In any case, I can only hope that the guy who posted in r/skeptic was just making a passing, thoughtless comment.  Heaven knows that happens, too.  But I thought it was a good opportunity for us skeptics to take a long, hard look at ourselves -- and to acknowledge the fact that we're just as prone as the next person to slip into fallacies if we're not careful.

Wednesday, December 23, 2015

Murky waters

Yesterday I ran into the latest completely bogus suggestion from the alternative medicine nuts:

"Hydrogen-rich structured water."

Plain old water, apparently, isn't good enough, we need special water, water that is different by virtue of having lots of properties that make complete sense as long as you failed high school chemistry.

They start off with a bang:
You have probably heard that the human body is two-thirds water. It may surprise you to know that over 99 percent of the molecules in your body are water molecules. So how is it possible that 99 percent of the molecules don’t do anything?  That question inspired leading scientists to put water under a microscope.  What researchers discovered was a fourth phase of water known as structured water.  Meaning, the molecules are structured or ordered for cells to absorb them.
There are only a few problems with this paragraph, to wit:
  • Two-thirds does not equal 99%.
  • The water molecules in your body actually do lots of things, which is why if I took all of the water out of your body, you would die.
  • You can't see water molecules under a microscope.
  • There are actually eleven known phases of water, each of which exists at various ranges of temperature and pressure, as shown on the diagram below:


[image courtesy of the Wikimedia Commons]

So already we're off to a great start, with one of the highest bullshit-to-text ratios I've ever seen.

Then we're told that not only is this product "structured," it's "hydrogen-enriched," so that it is "Powered to flush toxins and waste...  Activated to replicate and convert energy...  Energized for lasting alertness... [and] Optimized for better hydration."

Now, there are two ways they could add hydrogen to water; as hydrogen gas (gases are soluble in water; witness seltzer), or as hydrogen ions.

Neither would be a good idea.

If you add hydrogen gas to water, presumably under pressure (the way they make soda), then when you open the bottle, it'll fizz out, just as the carbon dioxide does when you pop the cap off a beer, which you'll probably need to do to recover from the stress of reading all of this.  The problem is, forcing hydrogen gas into water under pressure and then giving it to an unsuspecting person is problematic, from the standpoint of the fact that hydrogen gas is explosive.

Remember the Hindenburg?

Yeah, that.

Adding the hydrogen in ionic form isn't any better.  When you add hydrogen ions to water, you've created what chemists call an "acid."  The more you add, the more acidic it becomes, and the more the pH of the solution drops.  Plain old lemonade has a pH of about 5 or so, depending on how strong you make it; this corresponds to a hundred-times higher concentration of hydrogen ions than plain water (pH of 7).  Commercial vinegar has a pH of about 3, meaning it has a hundred times higher concentration still (recall that pH is a logarithmic scale; each pH point corresponds to a tenfold change in the hydrogen ion concentration).

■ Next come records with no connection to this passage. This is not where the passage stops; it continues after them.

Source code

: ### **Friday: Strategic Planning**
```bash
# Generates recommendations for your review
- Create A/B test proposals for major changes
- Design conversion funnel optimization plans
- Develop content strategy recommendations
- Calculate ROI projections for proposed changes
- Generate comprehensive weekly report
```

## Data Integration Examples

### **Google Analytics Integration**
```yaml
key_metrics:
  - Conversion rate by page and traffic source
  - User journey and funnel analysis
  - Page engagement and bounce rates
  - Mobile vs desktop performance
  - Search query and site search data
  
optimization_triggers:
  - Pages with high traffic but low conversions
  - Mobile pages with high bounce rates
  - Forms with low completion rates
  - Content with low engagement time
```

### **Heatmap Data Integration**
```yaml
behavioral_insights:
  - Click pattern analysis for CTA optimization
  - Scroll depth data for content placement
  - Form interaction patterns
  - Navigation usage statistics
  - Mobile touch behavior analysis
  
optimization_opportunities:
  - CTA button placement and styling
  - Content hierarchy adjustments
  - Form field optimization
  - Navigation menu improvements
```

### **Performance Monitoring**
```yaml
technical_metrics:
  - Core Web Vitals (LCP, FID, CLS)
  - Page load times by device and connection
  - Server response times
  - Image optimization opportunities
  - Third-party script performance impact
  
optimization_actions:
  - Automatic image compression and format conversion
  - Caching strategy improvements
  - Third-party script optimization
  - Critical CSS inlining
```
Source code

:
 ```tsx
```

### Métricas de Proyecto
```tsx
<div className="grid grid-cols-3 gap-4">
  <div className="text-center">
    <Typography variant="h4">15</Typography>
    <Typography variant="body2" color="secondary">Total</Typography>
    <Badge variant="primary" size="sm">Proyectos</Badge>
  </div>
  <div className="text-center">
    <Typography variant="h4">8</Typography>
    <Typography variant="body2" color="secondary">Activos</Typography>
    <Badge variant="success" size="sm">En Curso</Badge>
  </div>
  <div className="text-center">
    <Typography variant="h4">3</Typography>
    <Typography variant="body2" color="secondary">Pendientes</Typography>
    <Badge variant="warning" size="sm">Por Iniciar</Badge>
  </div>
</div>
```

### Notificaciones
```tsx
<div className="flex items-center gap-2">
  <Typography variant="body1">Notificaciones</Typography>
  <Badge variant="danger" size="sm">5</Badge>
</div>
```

So if the hydrogen-enriched water people are right, we should all be drinking vinegar.  Or, better yet, the sulfuric acid from your car battery, which at a pH of about 1 has a million times more hydrogen ions than pure water does.

Healthful stuff, battery acid.  Really "hydrogen-enriched."  It'd certainly flush out the toxins, rather in the way that Drano cleans out the pipes in your kitchen.  I doubt you'd feel all that "activated and optimized" afterwards, however.

Once again, we have a product that is so much snake oil -- water with some minerals added, that is then marketed as the next big thing in health.  The only benefit from this stuff is to the bank accounts of the people who are peddling it.

So there you are.  How to make water even, um, waterier.  Or something.  And how we should all give up on regular old water.

Myself, I'm thinking of switching to scotch.